§ Your task: Copy all of the data below word for word, leaving out the pictures.
........
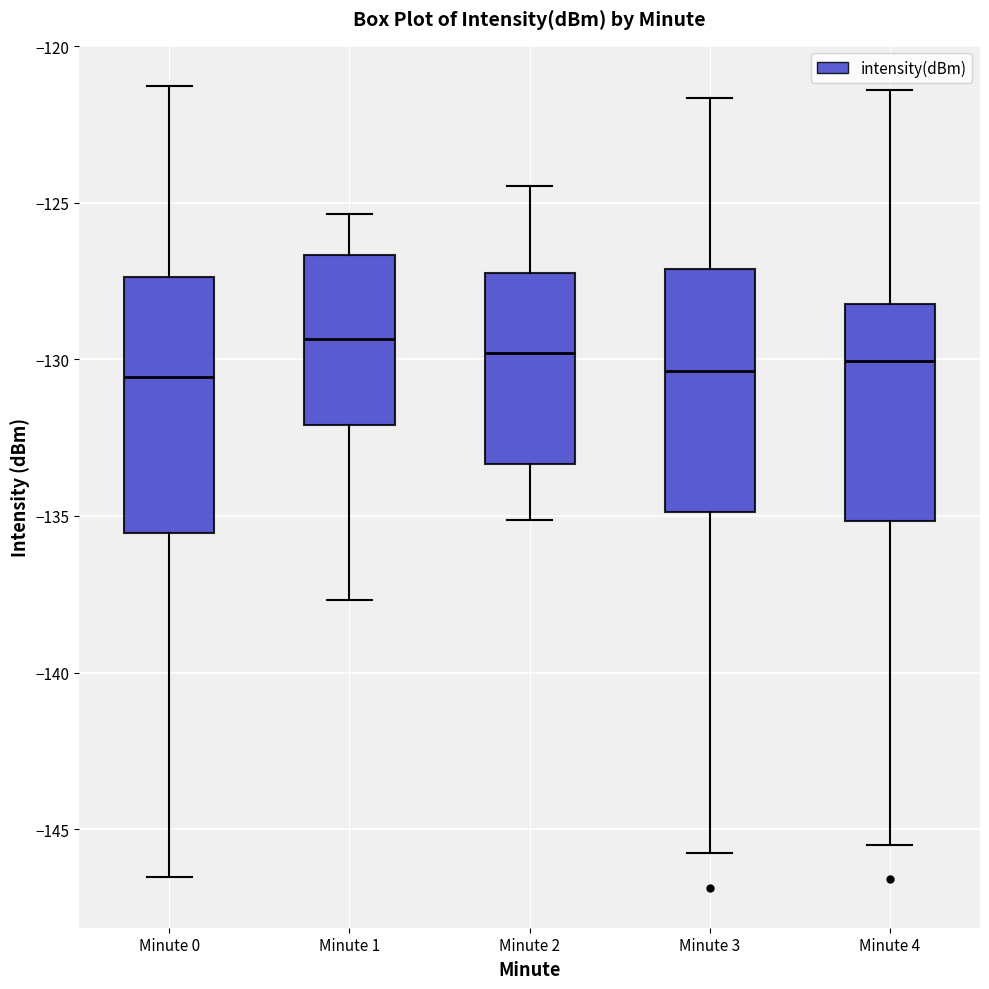

Reading left to right, transcribe this box plot: for each box, give where its median line is, the range the box spans, and where its two whiskers end, as read against the y-axis. The values are not printed on the chart, so give them approximately, as read against the axis.

Minute 0: median -130.5, box -135.5 to -127.5, whiskers -146.5 to -121.5
Minute 1: median -129.5, box -132.0 to -126.5, whiskers -137.5 to -125.5
Minute 2: median -130.0, box -133.5 to -127.0, whiskers -135.0 to -124.5
Minute 3: median -130.5, box -135.0 to -127.0, whiskers -146.0 to -121.5
Minute 4: median -130.0, box -135.0 to -128.0, whiskers -145.5 to -121.5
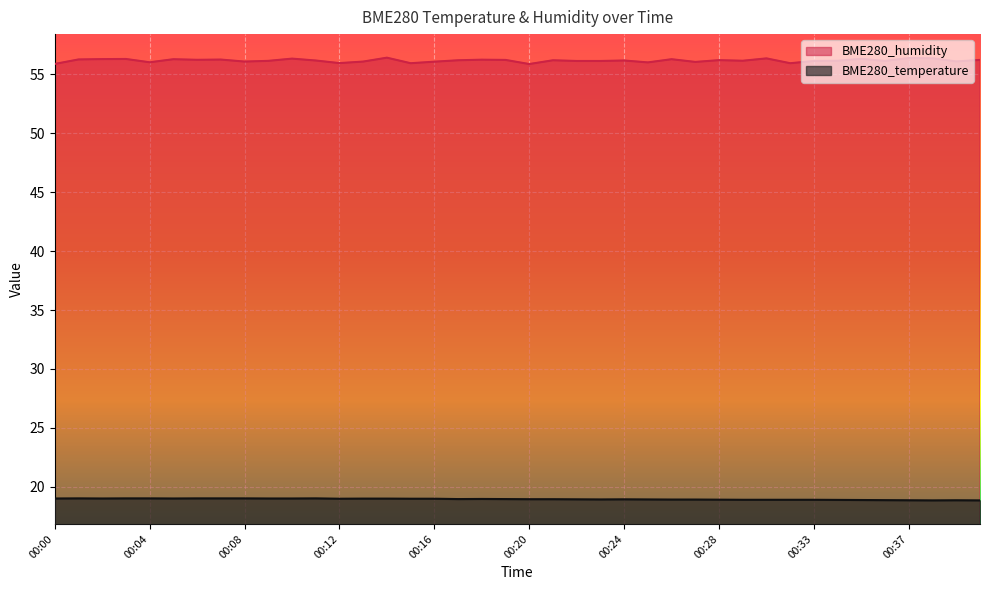

Which category has the highest value in the BME280_temperature series?

00:01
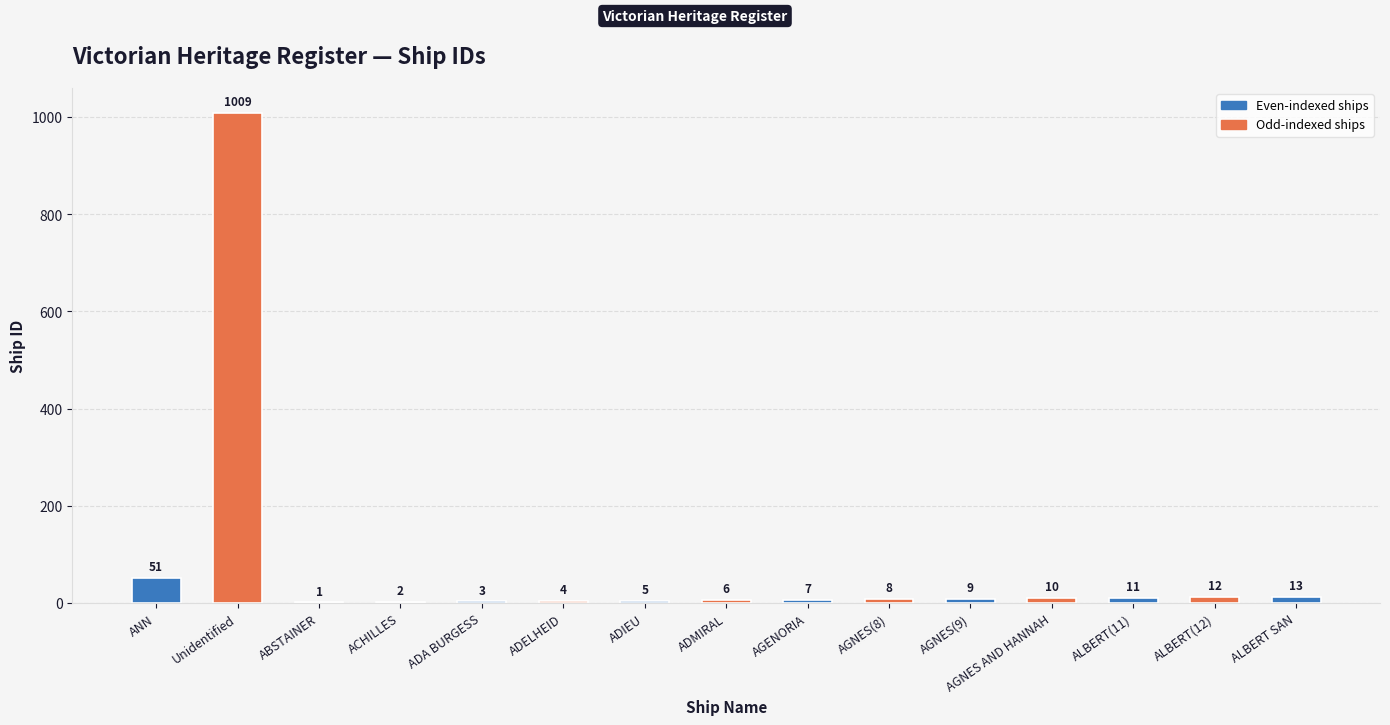

At which label is the value closest to 505?

ANN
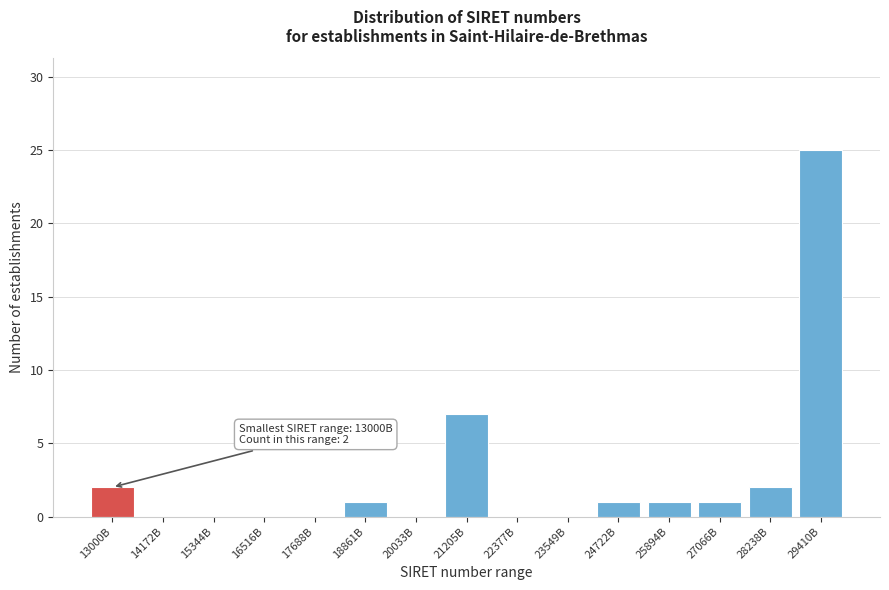

Reading left to right, what are all the values shown in this chart?

13000B=2	14172B=0	15344B=0	16516B=0	17688B=0	18861B=1	20033B=0	21205B=7	22377B=0	23549B=0	24722B=1	25894B=1	27066B=1	28238B=2	29410B=25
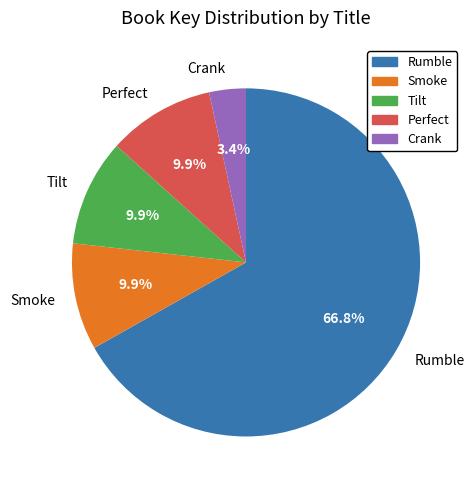

To the nearest percent, what is the difference between the largest and smallest slice percentages?

63%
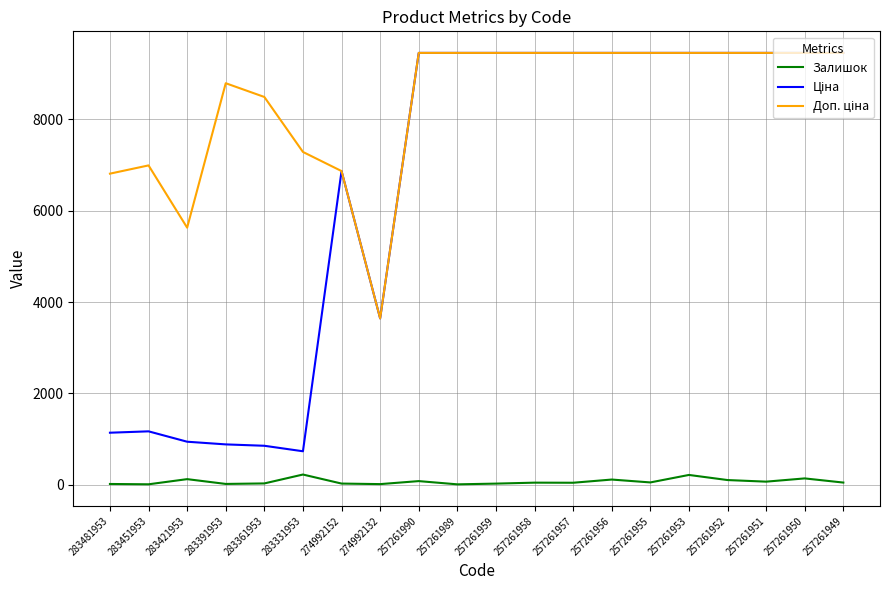

What is the greatest value displayed?

9458.9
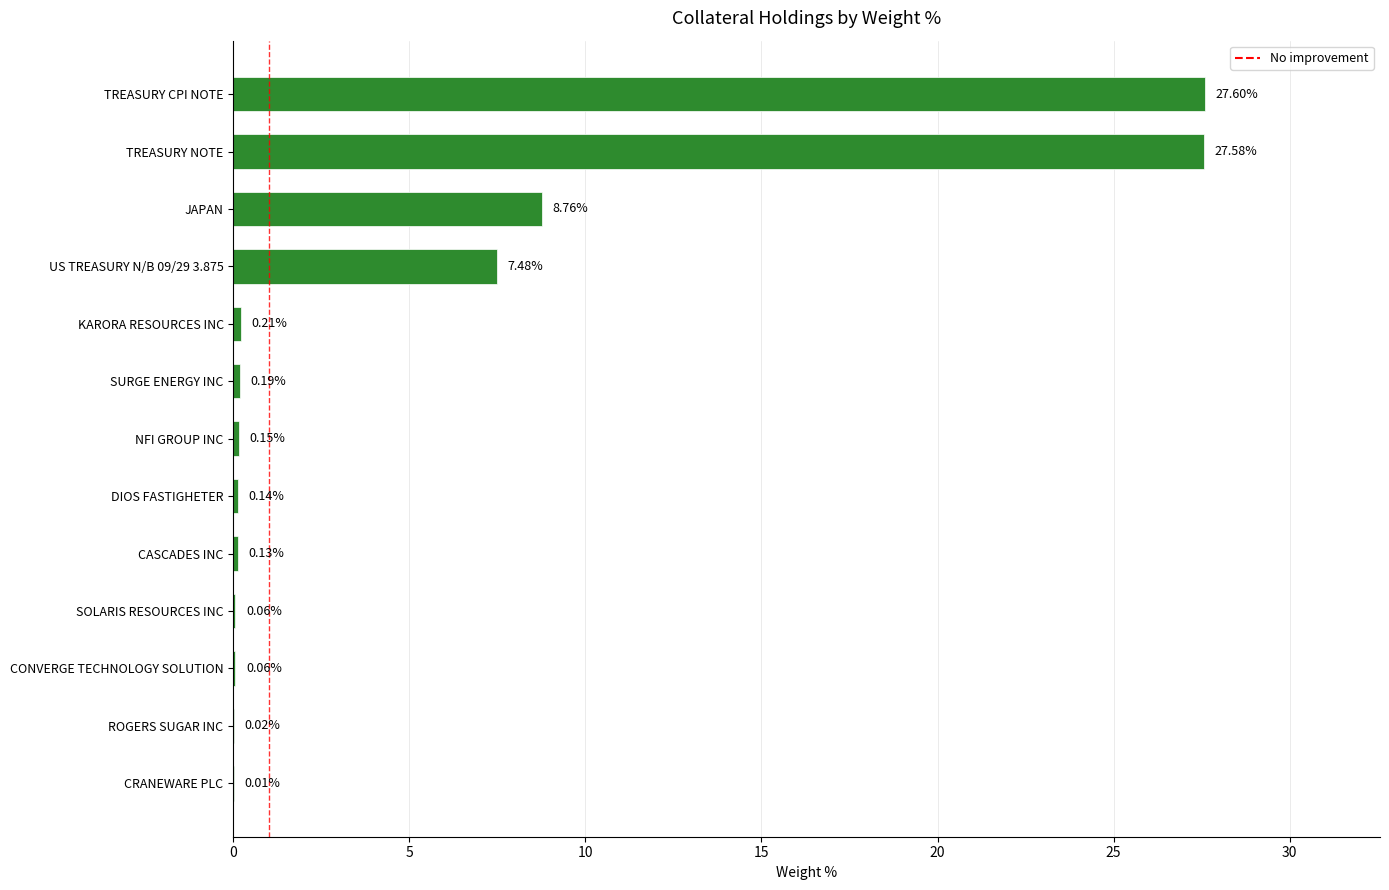

Where is the data nearest to the value 13?

JAPAN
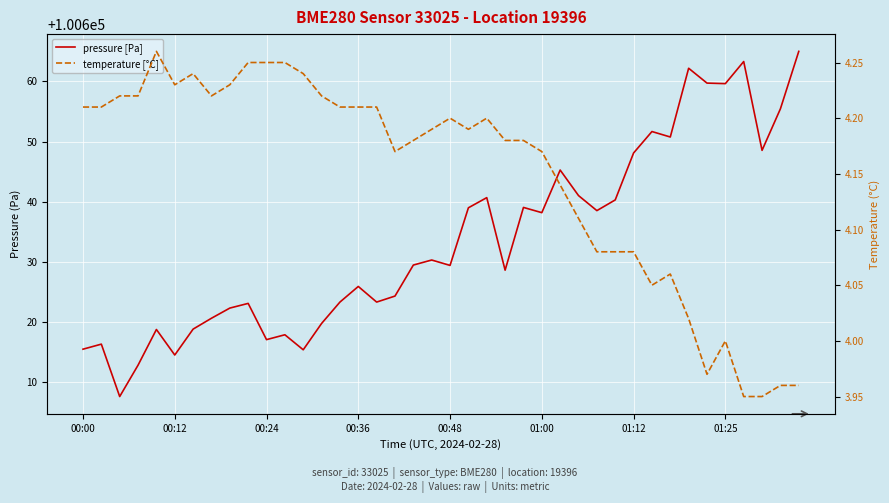

What is the greatest value displayed?

100665.0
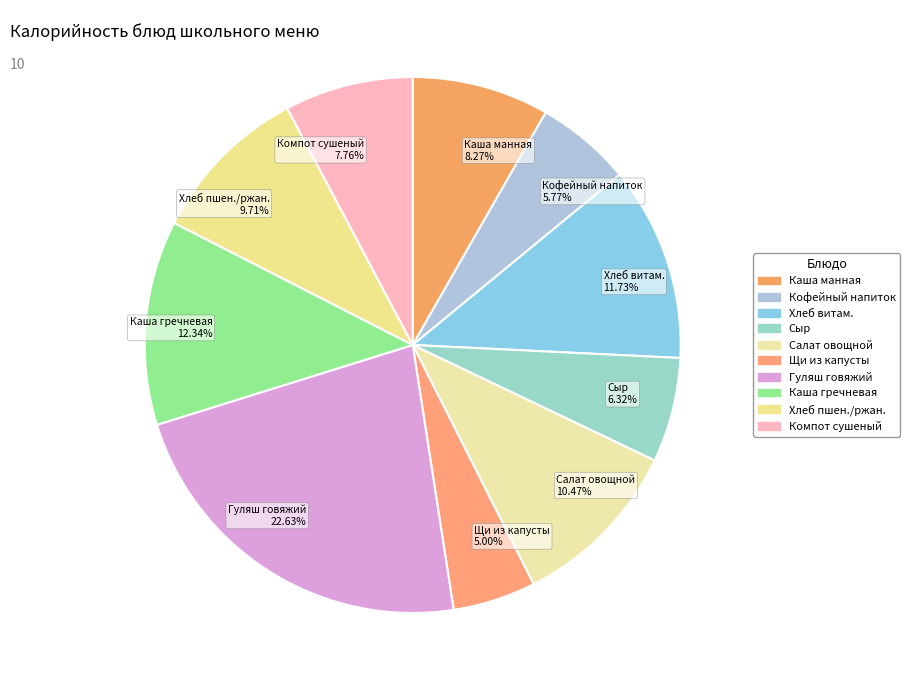

Is there any slice that represents more than half of the pie?

No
........
§ Response for this exercise:
Reading left to right, transcribe this box plot: for each box, give where its median line is, the range the box spans, and where its two whiskers end, as read against the y-axis. The values are not printed on the chart, so give them approximately, as read against the axis.

Minute 0: median -130.5, box -135.5 to -127.5, whiskers -146.5 to -121.5
Minute 1: median -129.5, box -132.0 to -126.5, whiskers -137.5 to -125.5
Minute 2: median -130.0, box -133.5 to -127.0, whiskers -135.0 to -124.5
Minute 3: median -130.5, box -135.0 to -127.0, whiskers -146.0 to -121.5
Minute 4: median -130.0, box -135.0 to -128.0, whiskers -145.5 to -121.5

Which category has the highest value in the BME280_temperature series?

00:01

At which label is the value closest to 505?

ANN

Reading left to right, what are all the values shown in this chart?

13000B=2	14172B=0	15344B=0	16516B=0	17688B=0	18861B=1	20033B=0	21205B=7	22377B=0	23549B=0	24722B=1	25894B=1	27066B=1	28238B=2	29410B=25

To the nearest percent, what is the difference between the largest and smallest slice percentages?

63%

What is the greatest value displayed?

9458.9

Where is the data nearest to the value 13?

JAPAN

What is the greatest value displayed?

100665.0

Is there any slice that represents more than half of the pie?

No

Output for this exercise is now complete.